Who Should Consider cryoRaman?

cryoRaman is ideal for research groups that require Raman imaging and spectroscopy at low temperatures,
especially:

• 2D materials, van der Waals heterostructures and nano-carbon laboratories.
• Quantum materials, condensed matter physics and solid-state physics research groups.
• Semiconductor, photonics and nano-device R&D laboratories.
• Energy materials, catalysts and functional materials research teams.
• Core facilities requiring a flexible cryogenic Raman platform for multiple user groups.
• Universities and research institutes seeking advanced Raman instrumentation for high-impact publications.

Why Choose cryoRaman with 2H Instruments?

As a distributor and local support partner for Oxford Instruments Raman solutions in Vietnam, 2H Instruments helps customers define the right cryoRaman configuration based on research goals, sample types, temperature requirements, magnetic field needs and analytical workflow.

• Consultation on cryostat, laser, spectrometer, detector and software configurations.
• Support in defining technical specifications for low-temperature Raman investment projects.
• Connection with Oxford Instruments specialists for 2D materials, semiconductors, quantum materials and photonics applications.
• Training support for operation, measurement optimization and Raman/PL data interpretation.
• Technical support, maintenance and supply of accessories for Oxford Instruments Raman systems.

Frequently Asked Questions about cryoRaman

How is cryoRaman different from a standard Raman microscope?
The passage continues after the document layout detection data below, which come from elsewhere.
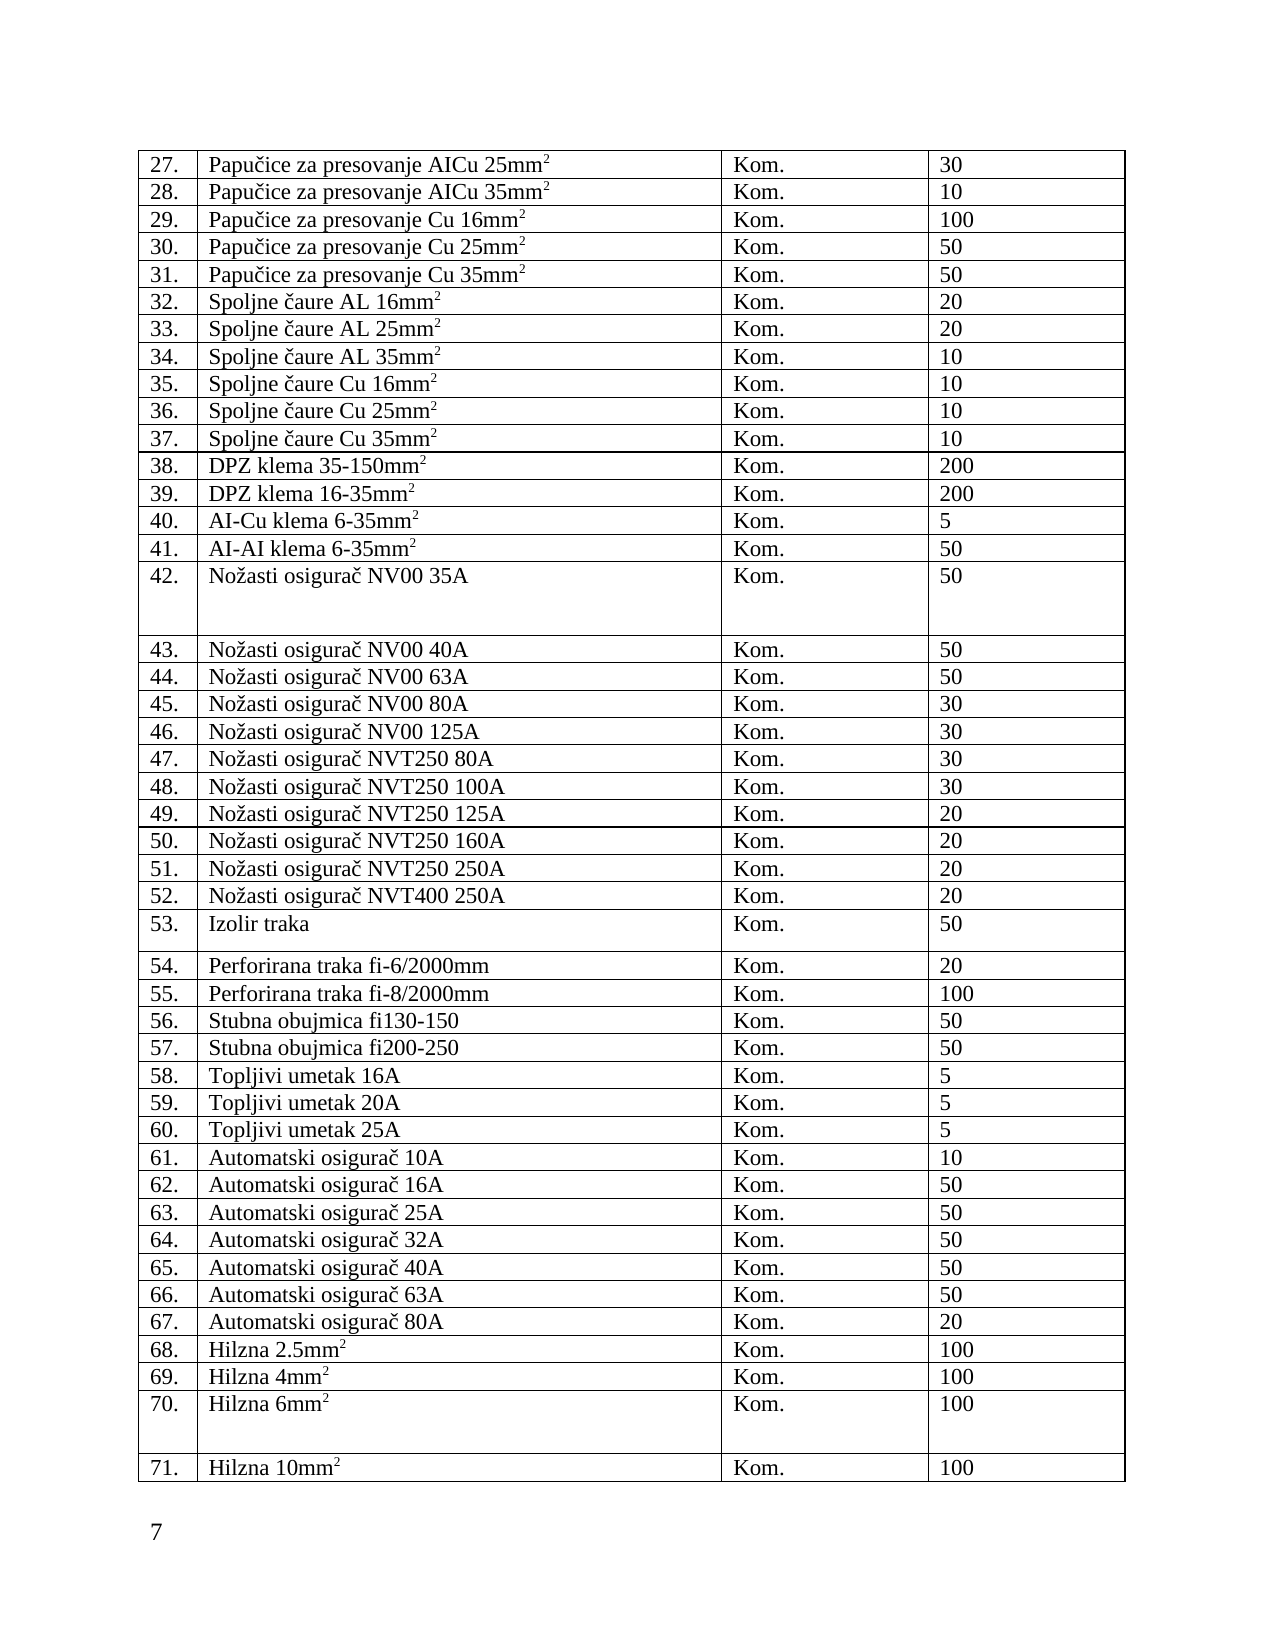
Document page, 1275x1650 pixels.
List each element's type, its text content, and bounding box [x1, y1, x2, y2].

table_cell Kom. [722, 855, 928, 881]
table_cell 50 [929, 1007, 1124, 1033]
table_cell Hilzna 4mm2 [198, 1363, 721, 1389]
table_cell 20 [929, 952, 1124, 978]
table_cell Kom. [722, 952, 928, 978]
table_cell Nožasti osigurač NV00 80A [198, 691, 721, 717]
table_cell Kom. [722, 636, 928, 662]
table_cell 58. [139, 1062, 197, 1088]
table_cell 37. [139, 425, 197, 451]
table_cell 52. [139, 882, 197, 909]
table_cell Papučice za presovanje Cu 35mm2 [198, 261, 721, 287]
table_cell 20 [929, 855, 1124, 881]
table_cell Stubna obujmica fi130-150 [198, 1007, 721, 1033]
table_cell 65. [139, 1254, 197, 1280]
table_cell 53. [139, 910, 197, 951]
table_cell Kom. [722, 206, 928, 232]
table_cell 36. [139, 398, 197, 424]
table_cell Kom. [722, 800, 928, 826]
table_cell Automatski osigurač 16A [198, 1171, 721, 1198]
table_cell 200 [929, 453, 1124, 479]
table_cell 33. [139, 315, 197, 342]
table_cell 60. [139, 1117, 197, 1143]
table_cell 50 [929, 562, 1124, 635]
table_cell Kom. [722, 507, 928, 533]
table_cell 10 [929, 370, 1124, 397]
table_cell 56. [139, 1007, 197, 1033]
table_cell 50 [929, 636, 1124, 662]
table_cell 50 [929, 1226, 1124, 1252]
table_cell 100 [929, 206, 1124, 232]
table_cell DPZ klema 16-35mm2 [198, 480, 721, 506]
table_cell 50 [929, 233, 1124, 259]
table_cell Kom. [722, 1062, 928, 1088]
table_cell 50. [139, 828, 197, 854]
table_cell 50 [929, 1254, 1124, 1280]
table_cell 50 [929, 910, 1124, 951]
table_cell Kom. [722, 1199, 928, 1225]
table_cell Kom. [722, 1308, 928, 1335]
table_cell Kom. [722, 261, 928, 287]
table_cell 40. [139, 507, 197, 533]
table_cell Nožasti osigurač NVT250 250A [198, 855, 721, 881]
table_cell Kom. [722, 1254, 928, 1280]
table_cell Topljivi umetak 25A [198, 1117, 721, 1143]
table_cell 54. [139, 952, 197, 978]
table_cell Kom. [722, 1007, 928, 1033]
table_cell 27. [139, 151, 197, 177]
table_cell 45. [139, 691, 197, 717]
table_cell 10 [929, 398, 1124, 424]
table_cell Spoljne čaure Cu 35mm2 [198, 425, 721, 451]
table_cell Papučice za presovanje Cu 25mm2 [198, 233, 721, 259]
table_cell 32. [139, 288, 197, 314]
table_cell Topljivi umetak 16A [198, 1062, 721, 1088]
table_cell Nožasti osigurač NVT400 250A [198, 882, 721, 909]
table_cell 100 [929, 1391, 1124, 1453]
table_cell Automatski osigurač 40A [198, 1254, 721, 1280]
table_cell Kom. [722, 179, 928, 205]
table_cell 69. [139, 1363, 197, 1389]
table_cell 46. [139, 718, 197, 744]
table_cell 10 [929, 425, 1124, 451]
table_cell 50 [929, 1034, 1124, 1061]
table_cell 20 [929, 288, 1124, 314]
table_cell Nožasti osigurač NVT250 125A [198, 800, 721, 826]
table_cell Kom. [722, 288, 928, 314]
table_cell Spoljne čaure Cu 16mm2 [198, 370, 721, 397]
table_cell Kom. [722, 480, 928, 506]
table_cell 42. [139, 562, 197, 635]
table_cell Kom. [722, 151, 928, 177]
table_cell Automatski osigurač 80A [198, 1308, 721, 1335]
table_cell Nožasti osigurač NV00 35A [198, 562, 721, 635]
table_cell 50 [929, 1281, 1124, 1307]
table_cell 62. [139, 1171, 197, 1198]
table_cell 34. [139, 343, 197, 369]
table_cell Kom. [722, 1454, 928, 1481]
table_cell Kom. [722, 398, 928, 424]
table_cell 30. [139, 233, 197, 259]
table_cell 100 [929, 980, 1124, 1006]
table_cell Nožasti osigurač NVT250 160A [198, 828, 721, 854]
table_cell Papučice za presovanje AICu 25mm2 [198, 151, 721, 177]
table_cell 100 [929, 1336, 1124, 1362]
table_cell Kom. [722, 1363, 928, 1389]
table_cell Kom. [722, 562, 928, 635]
table_cell 5 [929, 507, 1124, 533]
table_cell 30 [929, 151, 1124, 177]
table_cell Kom. [722, 718, 928, 744]
table_cell Automatski osigurač 32A [198, 1226, 721, 1252]
table_cell 50 [929, 1171, 1124, 1198]
table_cell Spoljne čaure Cu 25mm2 [198, 398, 721, 424]
table_cell Kom. [722, 1336, 928, 1362]
table_cell Papučice za presovanje AICu 35mm2 [198, 179, 721, 205]
table_cell 5 [929, 1089, 1124, 1116]
table_cell Spoljne čaure AL 25mm2 [198, 315, 721, 342]
table_cell 57. [139, 1034, 197, 1061]
table_cell 61. [139, 1144, 197, 1170]
table_cell 29. [139, 206, 197, 232]
table_cell 55. [139, 980, 197, 1006]
table_cell Kom. [722, 1034, 928, 1061]
table_cell 50 [929, 261, 1124, 287]
table_cell 38. [139, 453, 197, 479]
table_cell Spoljne čaure AL 16mm2 [198, 288, 721, 314]
table_cell Kom. [722, 370, 928, 397]
table_cell 30 [929, 718, 1124, 744]
table_cell 100 [929, 1363, 1124, 1389]
table_cell 50 [929, 663, 1124, 689]
table_cell 20 [929, 1308, 1124, 1335]
table_cell 71. [139, 1454, 197, 1481]
table_cell 43. [139, 636, 197, 662]
table_cell Kom. [722, 663, 928, 689]
table_cell 35. [139, 370, 197, 397]
table_cell 30 [929, 745, 1124, 772]
table_cell Izolir traka [198, 910, 721, 951]
table_cell 67. [139, 1308, 197, 1335]
table_cell 20 [929, 882, 1124, 909]
table_cell Kom. [722, 910, 928, 951]
table_cell Spoljne čaure AL 35mm2 [198, 343, 721, 369]
table_cell AI-AI klema 6-35mm2 [198, 535, 721, 561]
table_cell Kom. [722, 1171, 928, 1198]
table_cell Kom. [722, 773, 928, 799]
table_cell 31. [139, 261, 197, 287]
table_cell 100 [929, 1454, 1124, 1481]
table_cell 10 [929, 179, 1124, 205]
table_cell 200 [929, 480, 1124, 506]
table_cell 5 [929, 1062, 1124, 1088]
table_cell 50 [929, 1199, 1124, 1225]
table_cell Nožasti osigurač NV00 125A [198, 718, 721, 744]
table_cell Kom. [722, 980, 928, 1006]
table_cell 28. [139, 179, 197, 205]
table_cell Automatski osigurač 63A [198, 1281, 721, 1307]
table_cell Nožasti osigurač NVT250 100A [198, 773, 721, 799]
table_cell 39. [139, 480, 197, 506]
table_cell Kom. [722, 1281, 928, 1307]
table_cell Automatski osigurač 25A [198, 1199, 721, 1225]
table_cell 70. [139, 1391, 197, 1453]
table_cell 30 [929, 691, 1124, 717]
table_cell DPZ klema 35-150mm2 [198, 453, 721, 479]
table_cell 49. [139, 800, 197, 826]
table_cell AI-Cu klema 6-35mm2 [198, 507, 721, 533]
table_cell Hilzna 6mm2 [198, 1391, 721, 1453]
table_cell 47. [139, 745, 197, 772]
table_cell Kom. [722, 691, 928, 717]
table_cell 51. [139, 855, 197, 881]
table_cell Kom. [722, 1391, 928, 1453]
table_cell Kom. [722, 828, 928, 854]
table_cell Kom. [722, 453, 928, 479]
table_cell Kom. [722, 233, 928, 259]
table_cell Kom. [722, 745, 928, 772]
table_cell 20 [929, 828, 1124, 854]
table_cell 63. [139, 1199, 197, 1225]
table_cell 44. [139, 663, 197, 689]
table_cell 41. [139, 535, 197, 561]
table_cell 5 [929, 1117, 1124, 1143]
table_cell Kom. [722, 315, 928, 342]
table_cell 59. [139, 1089, 197, 1116]
table_cell 30 [929, 773, 1124, 799]
table_cell Automatski osigurač 10A [198, 1144, 721, 1170]
table_cell Nožasti osigurač NV00 63A [198, 663, 721, 689]
table_cell Topljivi umetak 20A [198, 1089, 721, 1116]
table_cell Kom. [722, 1144, 928, 1170]
table_cell 64. [139, 1226, 197, 1252]
table_cell Nožasti osigurač NVT250 80A [198, 745, 721, 772]
table_cell 20 [929, 315, 1124, 342]
table_cell 50 [929, 535, 1124, 561]
table_cell Perforirana traka fi-8/2000mm [198, 980, 721, 1006]
table_cell Kom. [722, 535, 928, 561]
table_cell Nožasti osigurač NV00 40A [198, 636, 721, 662]
table_cell Hilzna 2.5mm2 [198, 1336, 721, 1362]
table_cell 20 [929, 800, 1124, 826]
table_cell Kom. [722, 1117, 928, 1143]
table_cell Stubna obujmica fi200-250 [198, 1034, 721, 1061]
table_cell 10 [929, 343, 1124, 369]
table_cell Kom. [722, 1226, 928, 1252]
table_cell Perforirana traka fi-6/2000mm [198, 952, 721, 978]
table_cell 48. [139, 773, 197, 799]
table_cell 68. [139, 1336, 197, 1362]
table_cell Kom. [722, 1089, 928, 1116]
table_cell 10 [929, 1144, 1124, 1170]
table_cell Hilzna 10mm2 [198, 1454, 721, 1481]
table_cell Kom. [722, 882, 928, 909]
table_cell Papučice za presovanje Cu 16mm2 [198, 206, 721, 232]
table_cell 66. [139, 1281, 197, 1307]
table_cell Kom. [722, 425, 928, 451]
table_cell Kom. [722, 343, 928, 369]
A standard Raman microscope is mainly used at ambient or room temperature conditions. cryoRaman is designed for low-temperature Raman imaging and integrates a cryostat, nanopositioners, cryogenic Raman objectives and optional magnetic field, polarization, PL and TCSPC capabilities.

Is cryoRaman suitable for 2D materials?

Yes. 2D materials are one of the key application areas for cryoRaman, including graphene, MoS₂, WSe₂, hBN and 2D heterostructures where layer number, orientation, defects, PL and temperature-dependent behavior are important.
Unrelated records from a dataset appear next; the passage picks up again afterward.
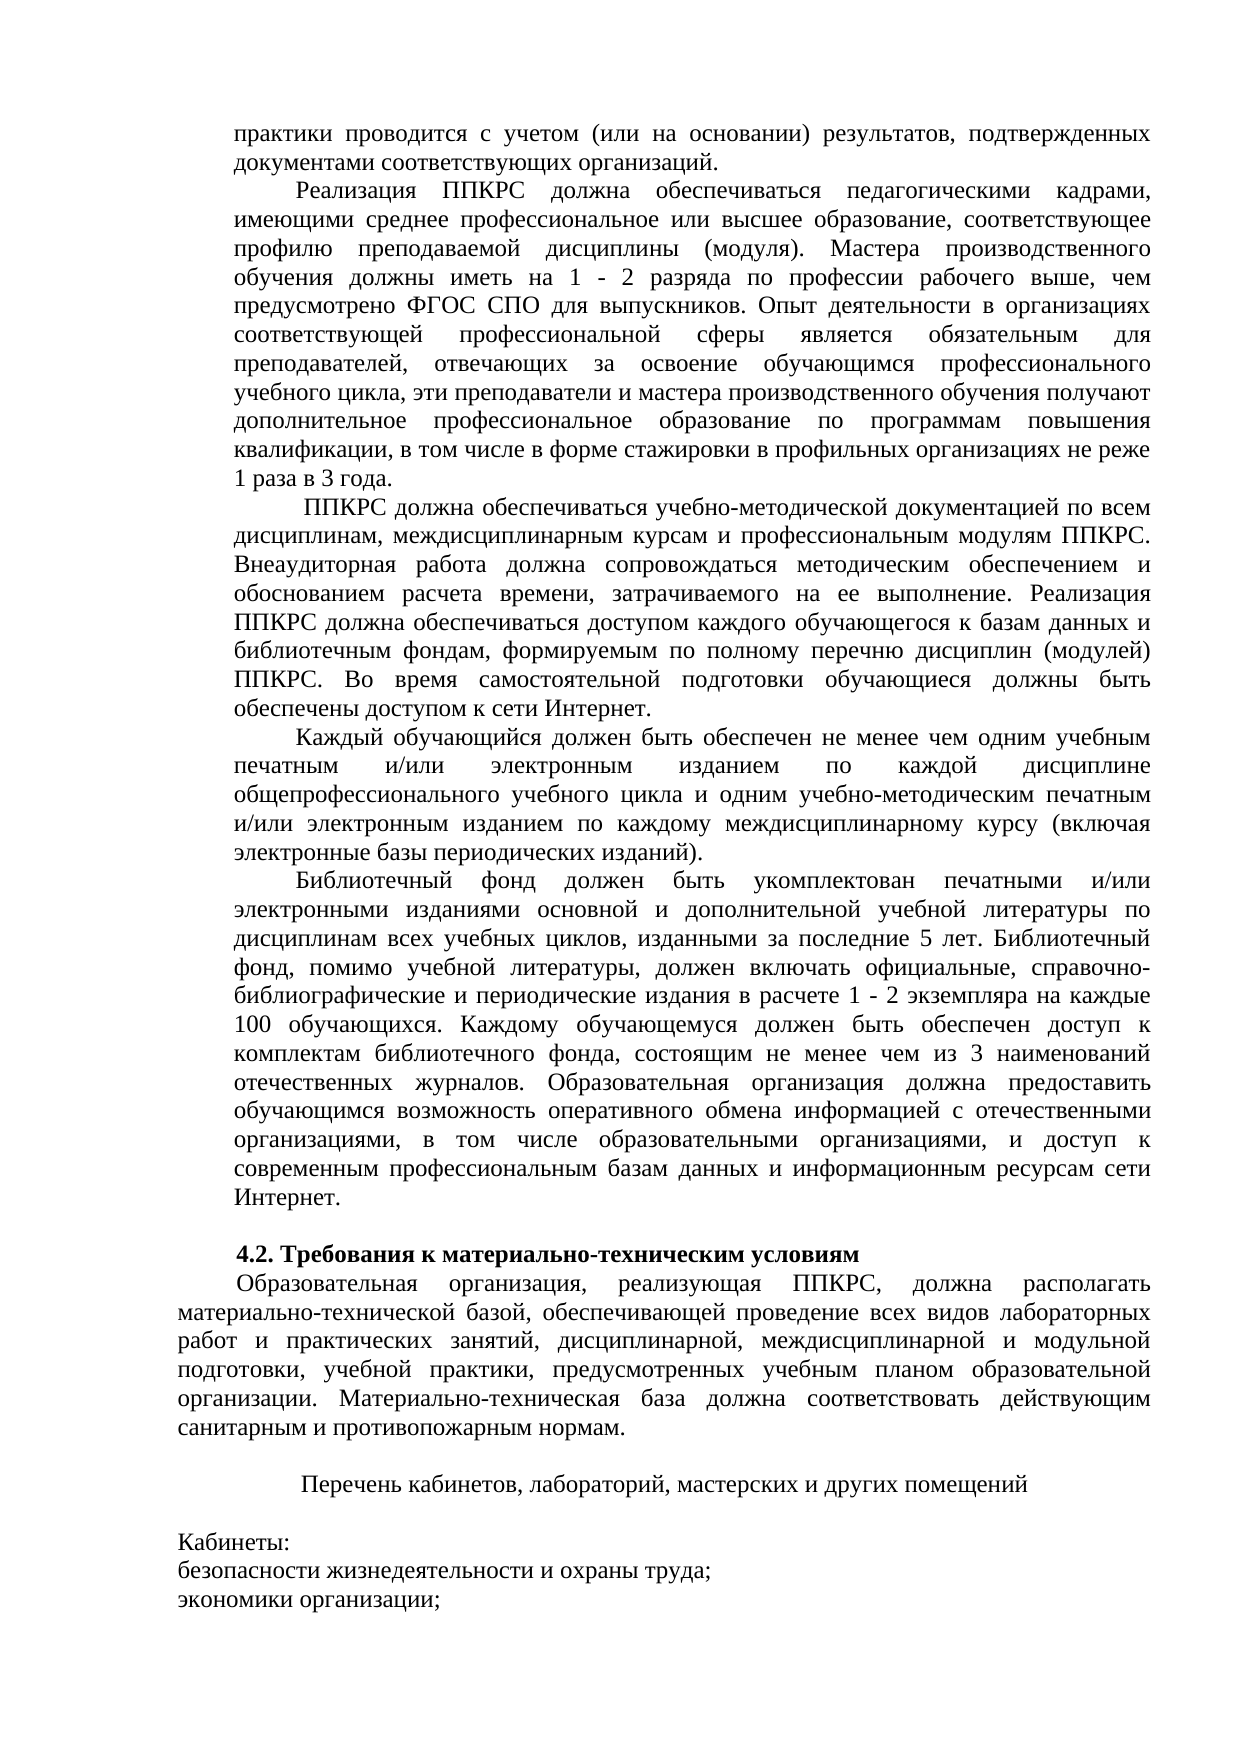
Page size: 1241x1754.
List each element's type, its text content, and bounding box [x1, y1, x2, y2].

text Реализация ППКРС должна обеспечиваться педагогическими кадрами, имеющими среднее профессиональное или высшее образование, соответствующее профилю преподаваемой дисциплины (модуля). Мастера производственного обучения должны иметь на 1 - 2 разряда по профессии рабочего выше, чем предусмотрено ФГОС СПО для выпускников. Опыт деятельности в организациях соответствующей профессиональной сферы является обязательным для преподавателей, отвечающих за освоение обучающимся профессионального учебного цикла, эти преподаватели и мастера производственного обучения получают дополнительное профессиональное образование по программам повышения квалификации, в том числе в форме стажировки в профильных организациях не реже 1 раза в 3 года. [233, 176, 1152, 492]
text Перечень кабинетов, лабораторий, мастерских и других помещений [177, 1469, 1152, 1498]
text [233, 118, 1152, 176]
text Каждый обучающийся должен быть обеспечен не менее чем одним учебным печатным и/или электронным изданием по каждой дисциплине общепрофессионального учебного цикла и одним учебно-методическим печатным и/или электронным изданием по каждому междисциплинарному курсу (включая электронные базы периодических изданий). [233, 722, 1152, 866]
text Кабинеты: [177, 1527, 1152, 1556]
text безопасности жизнедеятельности и охраны труда; [177, 1556, 1152, 1584]
text 4.2. Требования к материально-техническим условиям [177, 1239, 1152, 1268]
text Библиотечный фонд должен быть укомплектован печатными и/или электронными изданиями основной и дополнительной учебной литературы по дисциплинам всех учебных циклов, изданными за последние 5 лет. Библиотечный фонд, помимо учебной литературы, должен включать официальные, справочно-библиографические и периодические издания в расчете 1 - 2 экземпляра на каждые 100 обучающихся. Каждому обучающемуся должен быть обеспечен доступ к комплектам библиотечного фонда, состоящим не менее чем из 3 наименований отечественных журналов. Образовательная организация должна предоставить обучающимся возможность оперативного обмена информацией с отечественными организациями, в том числе образовательными организациями, и доступ к современным профессиональным базам данных и информационным ресурсам сети Интернет. [233, 866, 1152, 1211]
text Образовательная организация, реализующая ППКРС, должна располагать материально-технической базой, обеспечивающей проведение всех видов лабораторных работ и практических занятий, дисциплинарной, междисциплинарной и модульной подготовки, учебной практики, предусмотренных учебным планом образовательной организации. Материально-техническая база должна соответствовать действующим санитарным и противопожарным нормам. [177, 1268, 1152, 1441]
text экономики организации; [177, 1584, 1152, 1613]
text ППКРС должна обеспечиваться учебно-методической документацией по всем дисциплинам, междисциплинарным курсам и профессиональным модулям ППКРС. Внеаудиторная работа должна сопровождаться методическим обеспечением и обоснованием расчета времени, затрачиваемого на ее выполнение. Реализация ППКРС должна обеспечиваться доступом каждого обучающегося к базам данных и библиотечным фондам, формируемым по полному перечню дисциплин (модулей) ППКРС. Во время самостоятельной подготовки обучающиеся должны быть обеспечены доступом к сети Интернет. [233, 492, 1152, 722]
Can cryoRaman measure photoluminescence?

Yes. The system can be configured for photoluminescence studies, including temperature-dependent PL measurements for semiconductors, 2D materials and optoelectronic structures.

Can measurements be performed under high magnetic fields?

Depending on configuration, cryoRaman can be equipped with solenoid magnets up to 12 T or vector magnets for magnetic-field-dependent Raman and PL studies.